Now I want a good way to hide the URL's, maby a code snippet of the example URL I gave being composed, and if it's too tricky, maby how to generate it in C#, or anything ?
Update 2:
I thought about maybe making three "obfuscating methods" and choosing them randomly in the runtime. So anyone who figures out how to read one XML, could only read about one third of them, and maybe having a hard time finding the other rest of this third..
Update 3:
Just thought about REGEX, the URL could be neatly crowded by dummy not-url-allowed characters added randomly that would be removed by something like:
regex.replace(url, ^[^\w\d/:-\.%]+$,"")
So the nosy dude should have to be pretty advanced into programming somehow, eh? could anyone tell me if it would work or not ?

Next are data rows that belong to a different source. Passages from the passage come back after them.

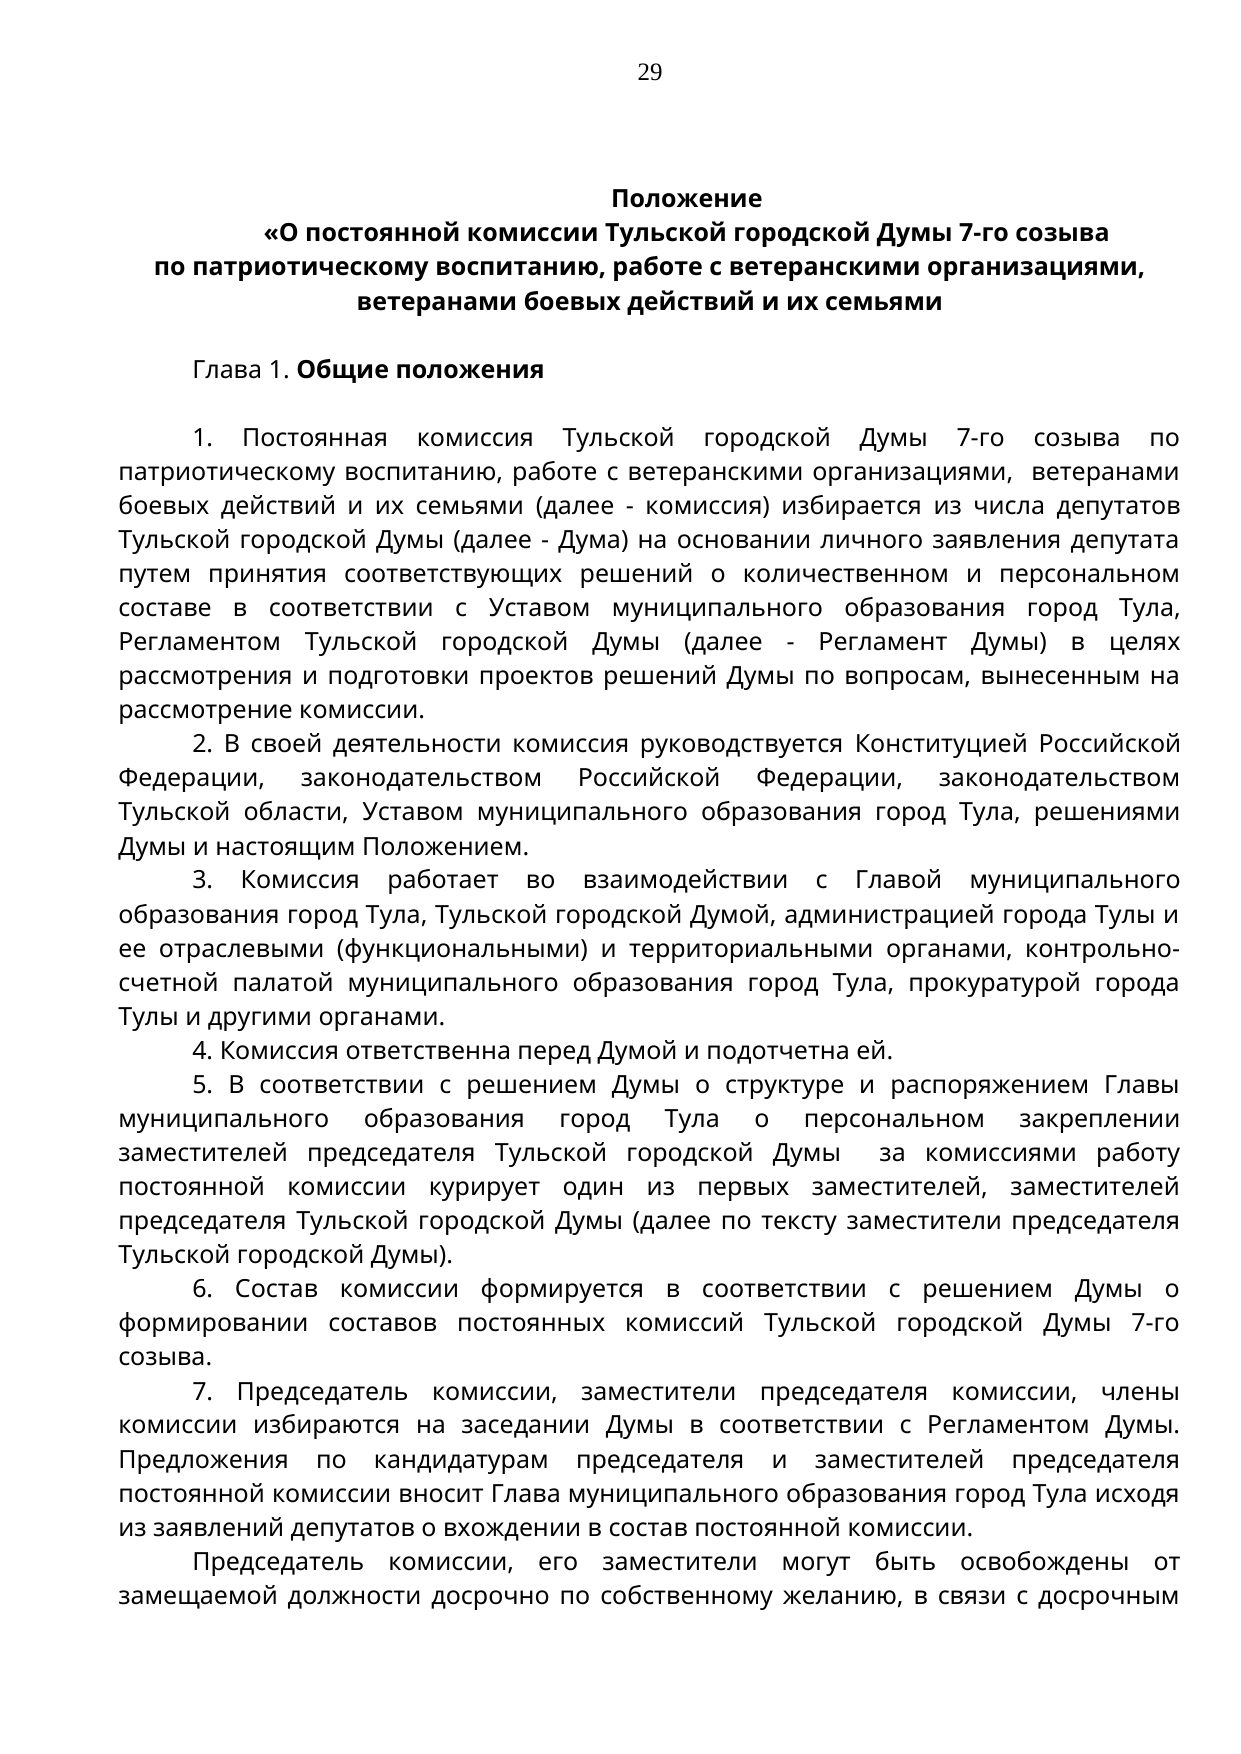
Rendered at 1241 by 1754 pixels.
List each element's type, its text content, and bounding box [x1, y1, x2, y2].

text Положение [118, 181, 1181, 215]
text 1. Постоянная комиссия Тульской городской Думы 7-го созыва по патриотическому воспитанию, работе с ветеранскими организациями, ветеранами боевых действий и их семьями (далее - комиссия) избирается из числа депутатов Тульской городской Думы (далее - Дума) на основании личного заявления депутата путем принятия соответствующих решений о количественном и персональном составе в соответствии с Уставом муниципального образования город Тула, Регламентом Тульской городской Думы (далее - Регламент Думы) в целях рассмотрения и подготовки проектов решений Думы по вопросам, вынесенным на рассмотрение комиссии. [118, 419, 1181, 726]
text 4. Комиссия ответственна перед Думой и подотчетна ей. [118, 1032, 1181, 1067]
text 6. Состав комиссии формируется в соответствии с решением Думы о формировании составов постоянных комиссий Тульской городской Думы 7-го созыва. [118, 1271, 1181, 1373]
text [118, 1543, 1181, 1612]
text по патриотическому воспитанию, работе с ветеранскими организациями, ветеранами боевых действий и их семьями [118, 249, 1181, 317]
text 2. В своей деятельности комиссия руководствуется Конституцией Российской Федерации, законодательством Российской Федерации, законодательством Тульской области, Уставом муниципального образования город Тула, решениями Думы и настоящим Положением. [118, 726, 1181, 862]
text 7. Председатель комиссии, заместители председателя комиссии, члены комиссии избираются на заседании Думы в соответствии с Регламентом Думы. Предложения по кандидатурам председателя и заместителей председателя постоянной комиссии вносит Глава муниципального образования город Тула исходя из заявлений депутатов о вхождении в состав постоянной комиссии. [118, 1373, 1181, 1543]
text Глава 1. Общие положения [118, 351, 1181, 385]
text «О постоянной комиссии Тульской городской Думы 7-го созыва [118, 215, 1181, 249]
text 5. В соответствии с решением Думы о структуре и распоряжением Главы муниципального образования город Тула о персональном закреплении заместителей председателя Тульской городской Думы за комиссиями работу постоянной комиссии курирует один из первых заместителей, заместителей председателя Тульской городской Думы (далее по тексту заместители председателя Тульской городской Думы). [118, 1067, 1181, 1271]
text 3. Комиссия работает во взаимодействии с Главой муниципального образования город Тула, Тульской городской Думой, администрацией города Тулы и ее отраслевыми (функциональными) и территориальными органами, контрольно-счетной палатой муниципального образования город Тула, прокуратурой города Тулы и другими органами. [118, 862, 1181, 1032]
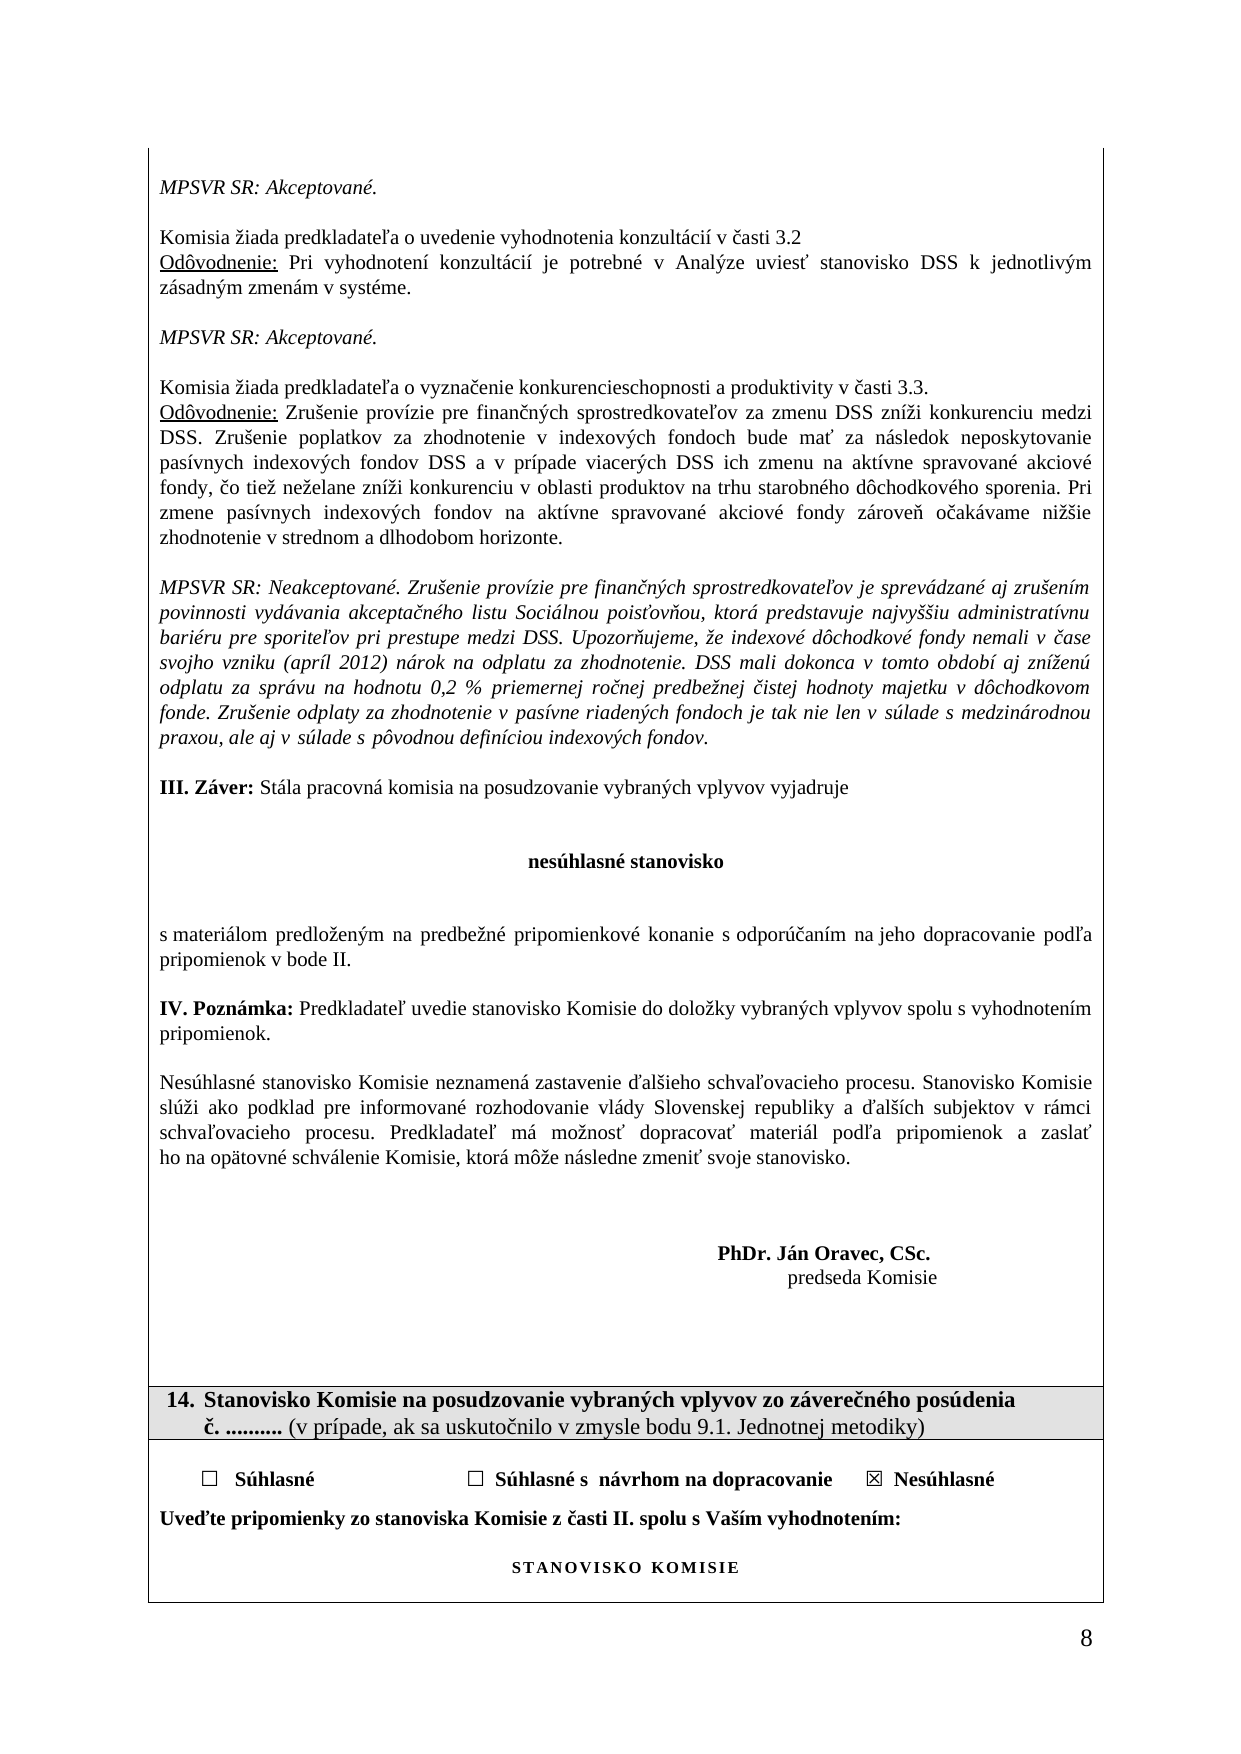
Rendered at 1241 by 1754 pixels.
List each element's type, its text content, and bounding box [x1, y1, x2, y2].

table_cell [149, 149, 1103, 1386]
table_cell Stanovisko Komisie na posudzovanie vybraných vplyvov zo záverečného posúdenia č. .......... (v prípade, ak sa uskutočnilo v zmysle bodu 9.1. Jednotnej metodiky) [149, 1387, 1103, 1439]
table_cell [149, 1440, 1103, 1602]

Well, as it seems you already know, this is a rather poor choice of security mechanism, but if you insist...
Don't store the actual string in the source. Store, for example, its MD5 hash. Then, when the user types in a password, compute its MD5 hash and compare it with the expected one.
Check out:
MD5 in JavaScript
MD5 in C#
To elaborate on miorel's idea, you can also encrypt the whole page, using password as a key. Basically, encode all content into one big string, ask for the password and decrypt that string. If the password is wrong, it will show loads of rubbish, that is it. Like
content = "encrypted string"
function decrypt(str, key) { your algorithm of choice here }
document.write(decrypt(content, prompt('Password?')))
The only thing you need is a decrypt implementation in javascript - but that's easy to google out, for example here or here.
This also renders the separate 'login' page useless.
Granted, this is akin to asking how you can strip in public without people seeing you, but given that, I'm assuming that the password you are trying to store is the one to DropBox. I suppose you could obfuscate the password and store it in a cookie. That would at least prevent someone from simply viewing the source to see the password, but obviously wouldn't stop someone running something like Fiddler and seeing it.
[snipped server side suggestion]
EDIT: To munge the Urls, why don't you simply build the urls on the fly and have the links call a javascript function to get the url? Your server-side code would populate an array in this function with obfuscated urls and the calling code would simply pass an index into the array. Thus, on viewing the source, there would be no instances of "http" anywhere other than static unsecure links.
ADDITION Ok. now that I have a better bead on the problem, it is easier to devise solution. There are libraries for doing encryption on the net in javascript (e.g. http://point-at-infinity.org/jsaes/) but the problem comes down to key management. Since its javascript, it is going to be public but there are hoops you can devise to make it harder to determine the key. In general, those tricks involve indirection. For example, store a lengthy stream of random characters (e.g. 40-50 or more) that is generated by your C# code and stored in the HTM file. In addition, the C# code would would store into your javascript function an array numeric values that represent pointers into the long stream of text that were used by the C# code to encrypt the passwords (or just the whole url).